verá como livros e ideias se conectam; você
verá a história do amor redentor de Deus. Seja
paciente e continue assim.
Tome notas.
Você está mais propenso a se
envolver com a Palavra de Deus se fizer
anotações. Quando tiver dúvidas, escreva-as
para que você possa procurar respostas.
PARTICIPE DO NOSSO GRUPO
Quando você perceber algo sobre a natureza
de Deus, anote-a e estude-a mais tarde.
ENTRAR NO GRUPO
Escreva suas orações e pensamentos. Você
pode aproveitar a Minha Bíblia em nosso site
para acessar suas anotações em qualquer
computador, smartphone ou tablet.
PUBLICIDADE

=== WHAT YOU ARE ASKED TO DO ===
Your task is to reproduce all the data exactly as shown.

=== EXERCISE RESULT ===
verá como livros e ideias se conectam; você
verá a história do amor redentor de Deus. Seja
paciente e continue assim.
Tome notas.
Você está mais propenso a se
envolver com a Palavra de Deus se fizer
anotações. Quando tiver dúvidas, escreva-as
para que você possa procurar respostas.
PARTICIPE DO NOSSO GRUPO
Quando você perceber algo sobre a natureza
de Deus, anote-a e estude-a mais tarde.
ENTRAR NO GRUPO
Escreva suas orações e pensamentos. Você
pode aproveitar a Minha Bíblia em nosso site
para acessar suas anotações em qualquer
computador, smartphone ou tablet.
PUBLICIDADE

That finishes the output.